Seit 2012 ist der Verein Herausgeber der Jahresschrift „Der Vitusbach“. Sie bringt regelmäßig Beiträge zur Geschichte und Kultur Kumpfmühls. Während sich der erste Band mit den Ausgrabungen am Kumpfmühler Bürgerheim beschäftigte,
reflektiert die aktuelle Ausgabe die Rolle Kumpfmühls als Stadtteil Regensburgs in den letzten 200 Jahren. Der druckfrische Band wird heute vorgestellt und ich bis sehr gespannt.

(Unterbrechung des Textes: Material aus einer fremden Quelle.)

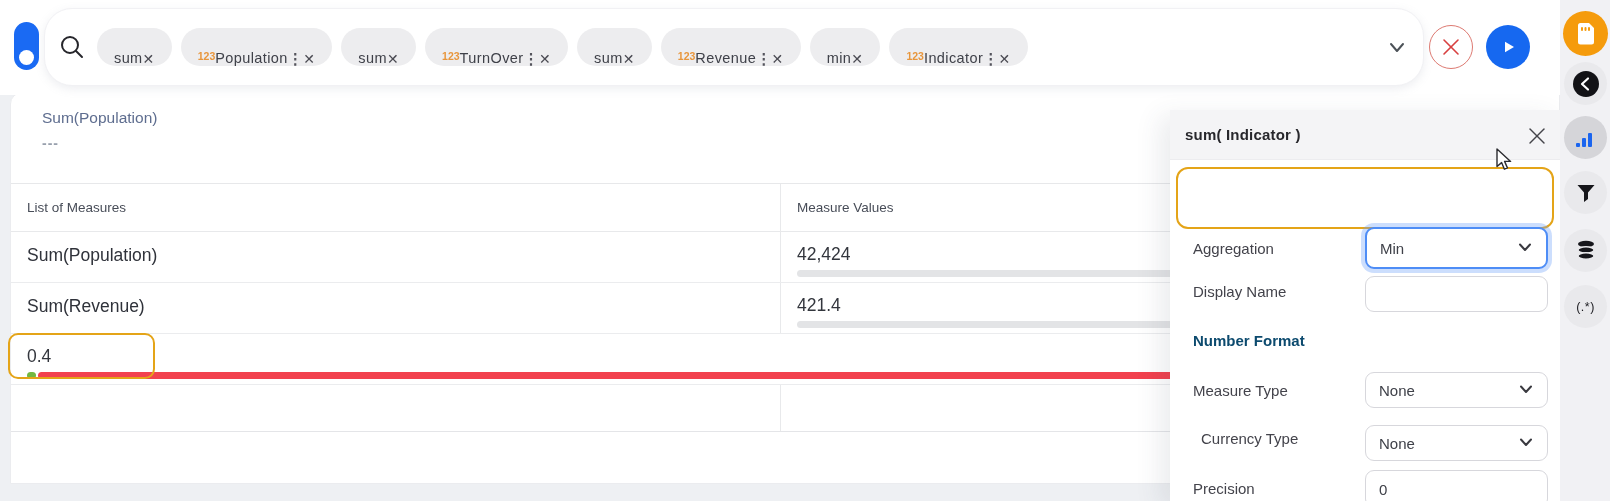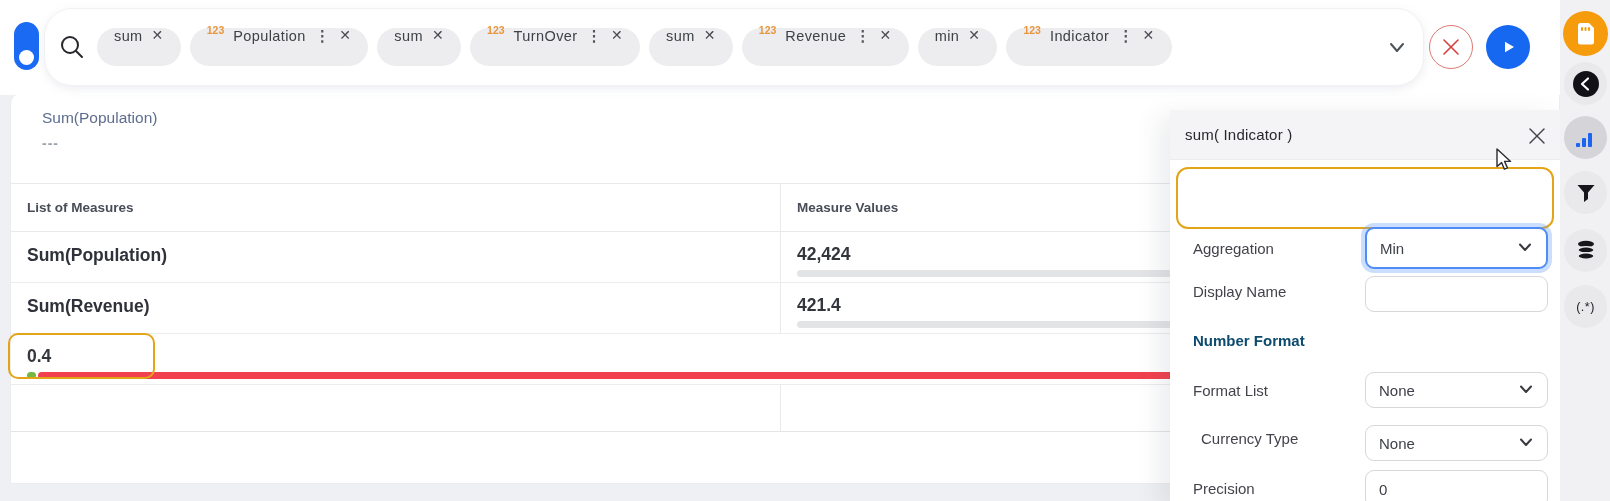--- a/index.html
+++ b/index.html
@@ -15,7 +15,7 @@
                   display:flex; align-items:center; }
   .search-icon { margin-left:13px; display:flex; }
   .tokens { display:flex; align-items:center; gap:9px; margin-left:11px; }
-  .chip { display:flex; align-items:flex-start; gap:9px; height:38px; padding:0 17px; background:#ededef;
+  .chip { display:flex; align-items:flex-end; height:38px; padding:0 17px; background:#ededef;
           border-radius:19px; font-size:14.5px; color:#3f4149; letter-spacing:.4px; white-space:nowrap; cursor:pointer; }
   .chip .num { color:#e8963c; font-size:10.5px; font-weight:700; position:relative; top:-4px; letter-spacing:0; }
   .chip .dots { color:#54545c; font-size:15px; font-weight:700; line-height:1; }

„Wissenswertes über Geschichte und Kultur“ nennen die Herausgeber ihre Zeitschrift im Untertitel. Sie teilen dieses Wissen,
verwandeln es zu einer gemeinsamen Sache und tragen so dazu bei, dass es ein Teil der Stadtteil-Identität wird.

„Sich seiner Geschichte zu vergewissern, macht stark für die Zukunft“, hatte ich eingangs formuliert und Beispiele genannt, bei denen die Kumpfmühler genau das tun.

Ich danke allen, die mit viel ehrenamtlichem Einsatz ihr Wissen um die Geschichte des Stadtteils teilen und neu bewerten
für ein lebenswertes Kumpfmühl im 21. Jahrhundert. Davon profitiert ganz Regensburg.